I must start with Austen before veering way off my usual course. Jane Austen inspired countless readers with visions of an idealized English countryside, and I believe Burnett carried these images with her throughout life, part of a yearning for a perfection never attained, like a glorious dream to which one cannot return.
Francis Eliza Hodgson Burnett's was a varied and international life. Born to a Victorian middle class family whose fortunes so fluctuated as to inhabit both manor homes and urban slums, they moved when she was 15 to a log cabin in Tennessee. By her 18th year she was supporting the family with her writing. Almost an instant success, she went on to live in Washington D.C., London, Paris, Bermuda, and Long Island, in all sorts of different accommodations and degrees of luxury. Crossing the Atlantic yearly much of her life, traveling throughout Europe, divorcing her husband in 1898, she wrote thirty-five complex books and stories, often highlighting her Christian Scientist beliefs, all while battling depression, raising four children (one of whom died), and taking active part in the social world of Western literati. Quite frankly, the more I read about her, the more astounding I find the woman.
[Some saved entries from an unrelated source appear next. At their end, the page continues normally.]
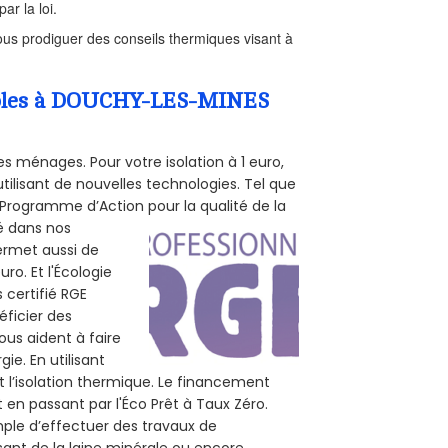
ar la loi.
us prodiguer des conseils thermiques visant à
Combles à DOUCHY-LES-MINES
s ménages. Pour votre isolation à 1 euro,
tilisant de nouvelles technologies. Tel que
 (Programme d’Action pour la qualité de la
té dans nos
permet aussi de
ro. Et l'Écologie
 certifié RGE
éficier des
ous aident à faire
ie. En utilisant
t l’isolation thermique. Le financement
 en passant par l'Éco Prêt à Taux Zéro.
mple d’effectuer des travaux de
sant de la laine minérale ou encore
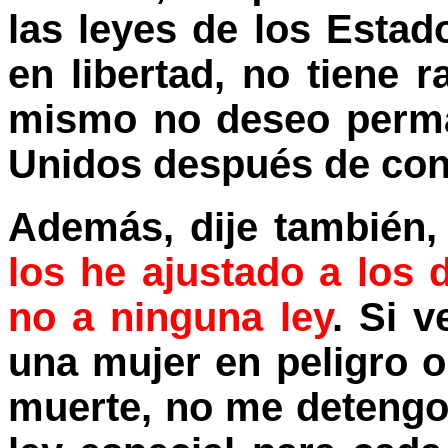
las leyes de los Esta
en libertad, no tiene 
mismo no deseo perma
Unidos después de con
Además, dije también
los he ajustado a los 
no a ninguna ley
. Si 
una mujer en peligro 
muerte, no me detengo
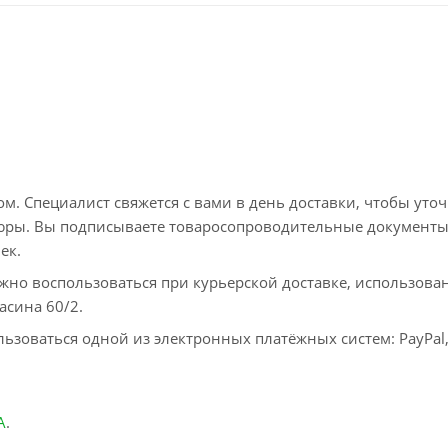
. Специалист свяжется с вами в день доставки, чтобы уто
пюры. Вы подписываете товаросопроводительные документы
ек.
жно воспользоваться при курьерской доставке, использова
асина 60/2.
ьзоваться одной из электронных платёжных систем: PayPal
А
.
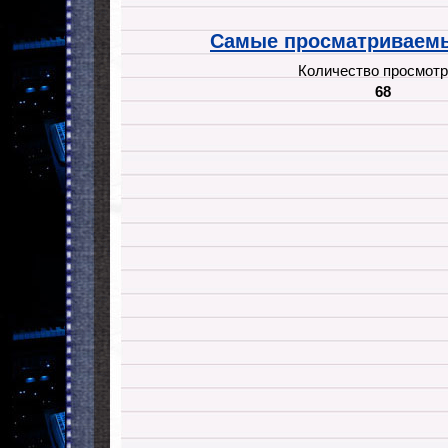
Самые просматриваемы
Количество просмотр
68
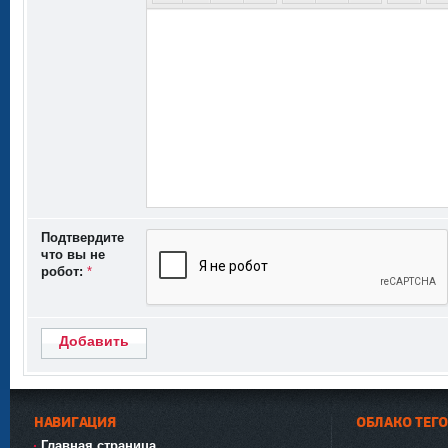
Подтвердите
что вы не
робот:
*
Добавить
НАВИГАЦИЯ
ОБЛАКО ТЕГ
Главная страница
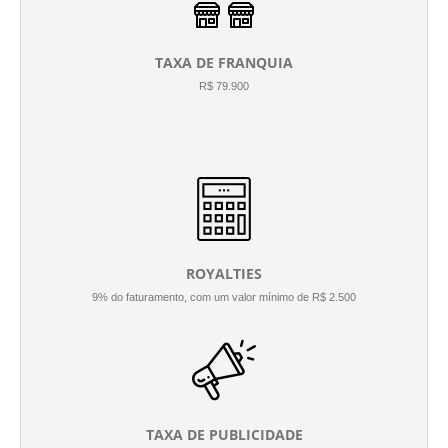
TAXA DE FRANQUIA
R$ 79.900
ROYALTIES
9% do faturamento, com um valor mínimo de R$ 2.500
TAXA DE PUBLICIDADE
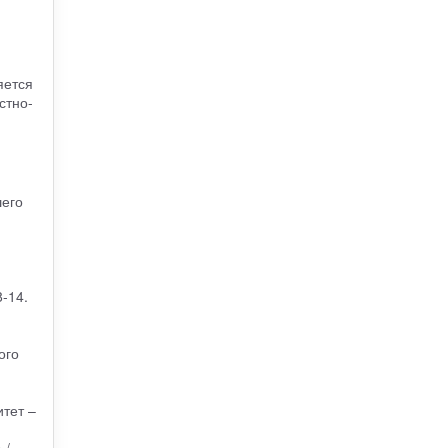
яется
стно-
шего
8-14.
ого
итет –
 /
Today Burnett is chiefly remembered for her three most famous books: Little Lord Fauntleroy (1886), The Secret Garden (1911), and The Little Princess (1905). The last of these is perhaps my favorite book of all time. I read it countless times as a child and continue to reread it every few years, each time amazed anew by the tale of Sara Crew, but I never knew of any Burnett books beyond these three until a few weeks ago, when I stumbled upon The Shuttle (1907). Mesmerized by the story, I quickly downloaded The Collected Works of Francis Hodgson Burnett on my Kindle, a steal at $1.99. I have been compulsively making my way through the stories ever since, and as I seem bent on a out and out binge, I figure I might as well share my thoughts. My post have been sparse this year, most of my time being devoted to writing The Madness of Mr. Darcy, and perhaps this diversion will spark some life back into the blog.
Burnett's writing is characterized by superhuman characters. Austen said "pictures of perfection make me sick and wicked," but I can't help but think she would approve of the way Burnett throws her godlike heroes and heroines into contrast with equally vile and horrid humanity. Is it possible Sara Crew and Miss Minchin weren't inspired by Fanny Price and Mrs. Norris? Her characters may not be believable, but they set the stage for explorations of morality, spirituality, and human nature. Readers veer well beyond the "two-inches of ivory" that contained the world of an English village, complete with rectory and great house, immortalized by Austen, traveling across the globe to exotic places of unimaginable beauty, but somehow the morality that emerges is the same. Burnett's style almost resembles modern magical realism, as she depicts a time of as rapid change and astounding advancement as our own, struggling to capture the confusion such disorienting advancement must cause. I think there is much in her work to fascinate the modern reader, and I intend to review those of her stories that stir me the most here.